Originally published October 11 2013
Fed up with federal inaction, California sets new standards for toxic chemicals, encouraging companies to find safer alternatives
by L.J. Devon, Staff Writer
(NaturalNews) More than 80,000 chemicals in the United States have never even been tested for their toxic effects on human health and the environment. Federal regulations, designed to protect public health and the environment from toxic chemicals, have done the opposite. The federal Toxic Substances Control Act, passed in 1976, has been more of an open door for toxic chemicals to run amuck. The people and the states are waking up to this. The federal government is not providing safety but is instead opening up a lobbying gateway for chemical manufacturers to slip their toxic ingredients through and into everyday products. Since 1976, the EPA states that they have "only been able to require testing on a little more than 200 existing chemicals."
The idea that a centralized government can be entrusted to protect people's health and environment is a farce. The proof resides in the reality that today's chemical industry is nearly a 3 trillion dollar global enterprise, led by the US and the European Union.
A 3 trillion dollar chemical industry must be held more accountableMaybe all chemicals aren't that bad, but they are definitely more pervasive, and untested, now than ever. Natural, safe alternatives are disregarded, as companies seek a more profitable venture of mass-produced chemicals.
What can really be done to prevent the chemical assault on the American people and the rest of the world? First, there has to be strong public awareness and a shift toward safer alternatives. People everywhere should be educated on what is being put in and on their bodies and into their environment. Then they must put their money where their heart is. There are consequences to rubbing and ingesting toxic substances and these ill effects are showing up in people's lives every day - toxic organ conditions, devastated livers and lungs, skin conditions, heavy metal poisoning, nervous disorders, cancers etc.

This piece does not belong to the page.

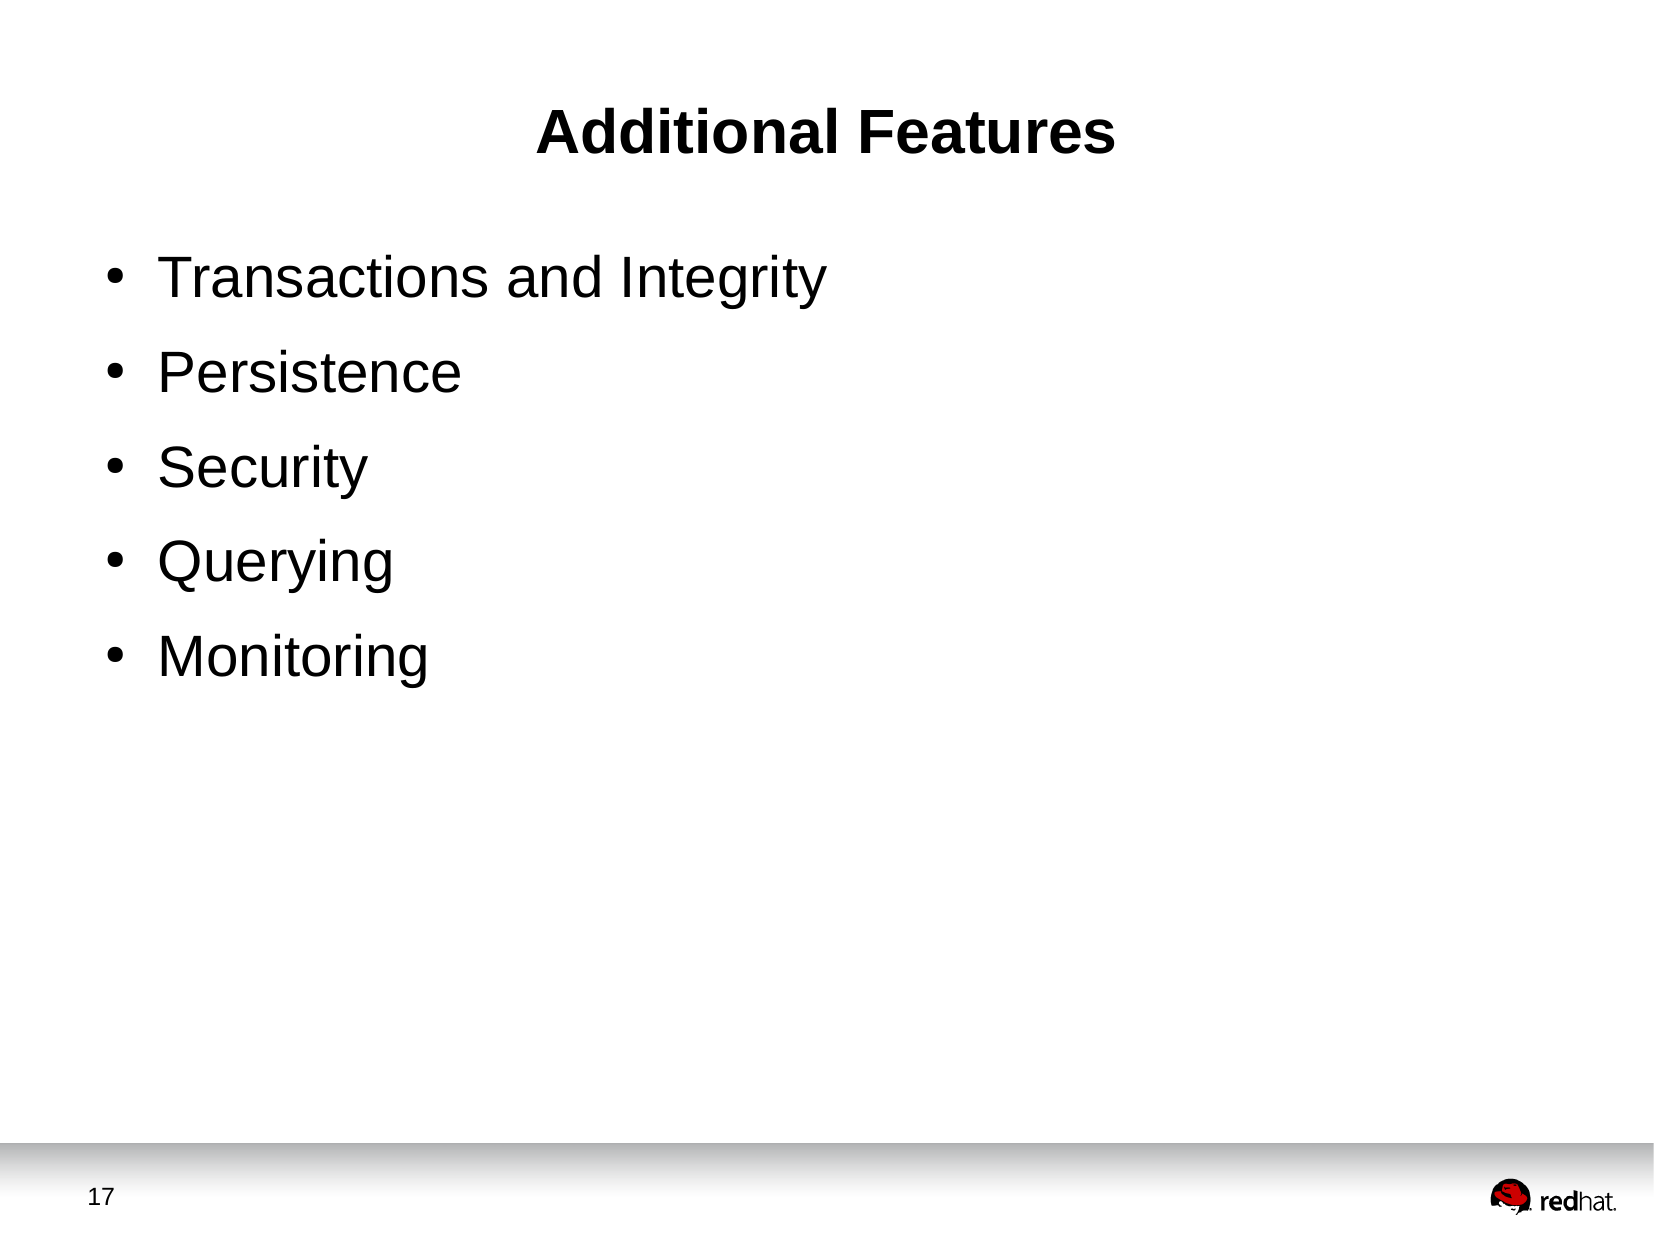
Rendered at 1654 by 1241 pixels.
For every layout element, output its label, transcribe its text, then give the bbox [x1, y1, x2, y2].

California vows to find safer alternativesA new set of California regulations is poised to make a huge difference, standing up against the toxic chemical giants. The new California regulations welcome awareness to the dangers of new and existing chemicals. The California law bypasses years of federal inaction, pushing back against corporate lobbying by requiring companies to research safer alternatives for their products.
"We're not only saying something should be taken out," says Karl Palmer, chief of the state's Safer Consumer Products Branch. "But we're saying, 'What's going to be used in its place?' So we are going to get from something bad to hopefully something that is better."
The regulations start slow, in hopes of gaining public awareness. The first year, five chemicals are to be examined and brought to the attention of the people and the companies that manufacture them.
The new rules are called the Safer Consumer Products regulations, and they are the first of their kind in the US. These regulations allow state officials to publish a list of potentially threatening chemicals, and each year, starting next April, five priority products containing those chemicals will be brought forth for further inspection, scrutiny and testing.
The companies that manufacture these products in California will then be required to provide detailed lab safety assessments. The regulations are designed to compel research into finding safer replacements. When safer alternatives are discovered, discussed and established, companies will be required to alter their products for the safety of consumers.
The idea is a revolution against toxic chemicals that have sneaked through federal EPA and FDA oversight. In the last few decades, the federal government has acted more like a gateway for chemicals to run amuck in modern society.
With states like California setting new standards, awareness may ensue in the coming years, as people find out what is harmful and what is safe.
"The program starts out small, but it sends a big message," says Debbie Raphael, director of California's Department of Toxic Substances Control, Raphael and other state officials believe that the initial target of five products will launch a vision that will bring long-term change. "Smart businesses are already planning ahead, looking for alternative chemicals they can promote as less-toxic, family friendly and environmentally safe."